頭の芯まで痺れる。勝手に反り返る腰を震わせ、長い睫毛に縁取られた慧眼が愛しい男を映し出す。  
「あっ…ん、ぁあッ……!」  
両足をはしたなく広げて男の分身を受け入れる――なんていやらしいことを――マルチナは快感にのまれながら、羞恥に身を焦がした。  
「あんっ……ダーリン……っ」  
一際強く突き上げられる。シーツをたぐり寄せて絶頂の波をやり過ごした。まだ達きたくない。まだ、彼の熱を感じていたい。  
「どうした……?」  
なかなか達かないマルチナを気遣い、彼女の頬の汗を拭った。ごつごつとした武骨な手は温かく、マルチナは夢心地に微笑んだ。  
「ん……。きもちよくて……」  
「そんなふうに言われると、」  
我慢ができなくなるな――にやりと笑って、目の前で揺れるマシュマロのような胸を揉みしだく。自由自在に形を変えるその頂きを口に含み、柔らかく食んだ。  
「やぁ…ん……ッ」  
泣きそうに顔を歪める。だってきもちよすぎる。カラダもココロも、悦びに満ちていて。  
「もっと……もっとちょうだいっ……!」  
救いを求めるように、両手を伸ばす。男はしっかりとマルチナを抱き締め、再び突き上げはじめた。とろけた粘膜を力強く擦られるたびに、瞼の裏が点滅を繰り返す。  
「あっあっ…あッ……ああッ……!」  
真っ白な世界が迫る。堕ちていく感覚に恐怖すら覚え、赤らんだ目尻から涙をこぼした。  
「だめっイッちゃうっ……ザングルス……!!」  
ありったけの声で男の名を叫ぶと、ついに光にのまれた。
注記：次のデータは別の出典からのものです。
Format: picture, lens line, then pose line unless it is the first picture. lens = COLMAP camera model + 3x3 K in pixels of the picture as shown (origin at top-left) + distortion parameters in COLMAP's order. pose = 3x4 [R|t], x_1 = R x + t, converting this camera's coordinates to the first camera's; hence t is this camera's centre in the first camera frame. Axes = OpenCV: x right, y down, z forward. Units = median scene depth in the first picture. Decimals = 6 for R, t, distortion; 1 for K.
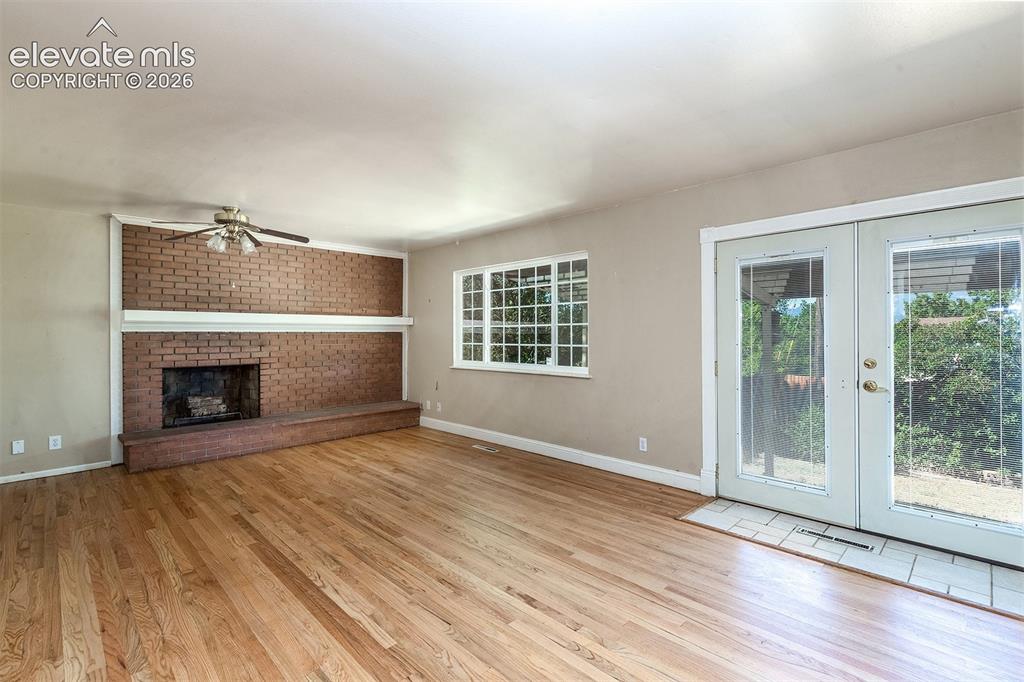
lens RADIAL K [[462.6, 0, 521.1], [0, 462.6, 330.6], [0, 0, 1]] dist [0.003242, 0.000209]
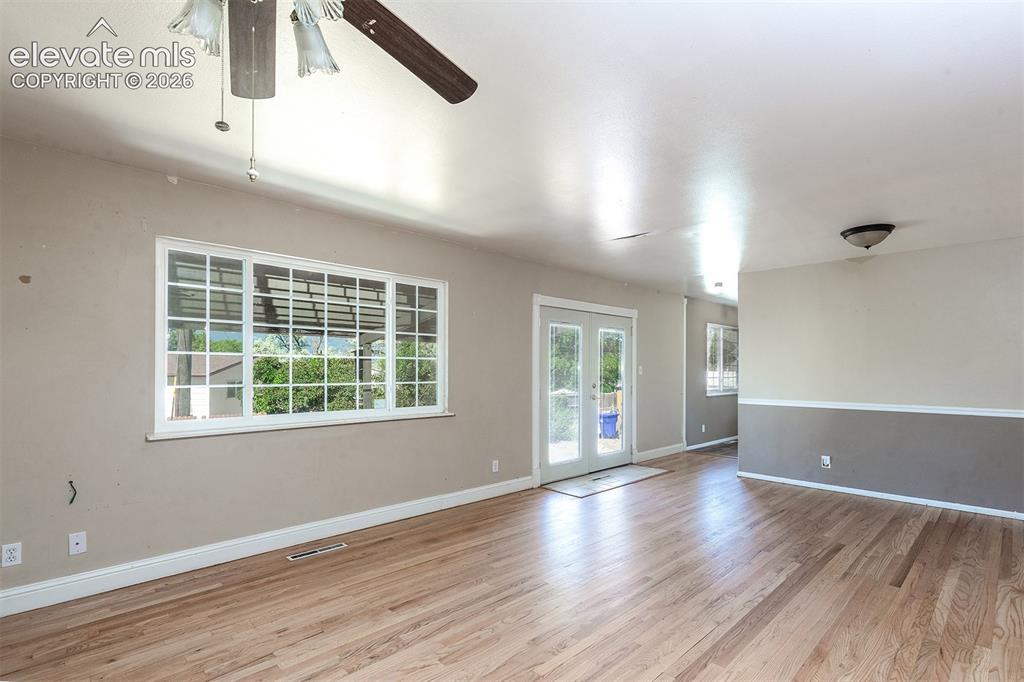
lens RADIAL K [[485.3, 0, 527.3], [0, 485.3, 371.4], [0, 0, 1]] dist [0.001977, 0.000575]
pose [[0.013708, -0.001089, 0.999905, -0.825892], [-0.012258, 0.999924, 0.001257, 0.007823], [-0.999831, -0.012274, 0.013693, 0.801064]]
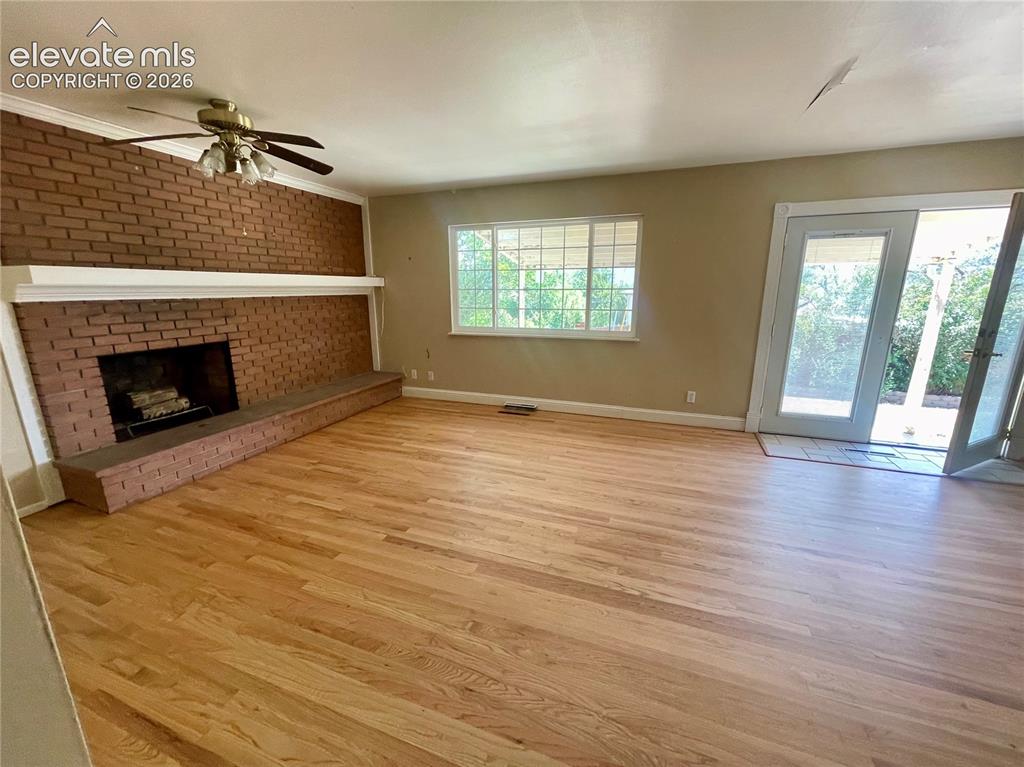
lens RADIAL K [[408.2, 0, 512.0], [0, 408.2, 383.5], [0, 0, 1]] dist [-0.001967, -0.000067]
pose [[0.913080, -0.090214, 0.397676, -0.487673], [-0.004955, 0.972694, 0.232037, -0.020786], [-0.407750, -0.213839, 0.887701, 0.244578]]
ふわり、と意識が浮き上がる。  
「マルチナ……ッ」  
同時にザングルスもマルチナの膣中へ欲望を注いだ。熱い想いが奥の奥まで流れ、あぁ……とどちらともなく吐息をもらした。  
「……ザングルス……」  
「ん?」  
「愛してるわ」  
「……ああ」  
これ以上ないほど顔を赤らめ、マルチナを抱きこむ。結婚して半年も経つのに、彼は未だに睦言には慣れない。  
「もう、これぐらいで赤くなるんだからダーリンは」  
そんなところが好きなんだけどね――マルチナは夫の胸にそっとくちづけた。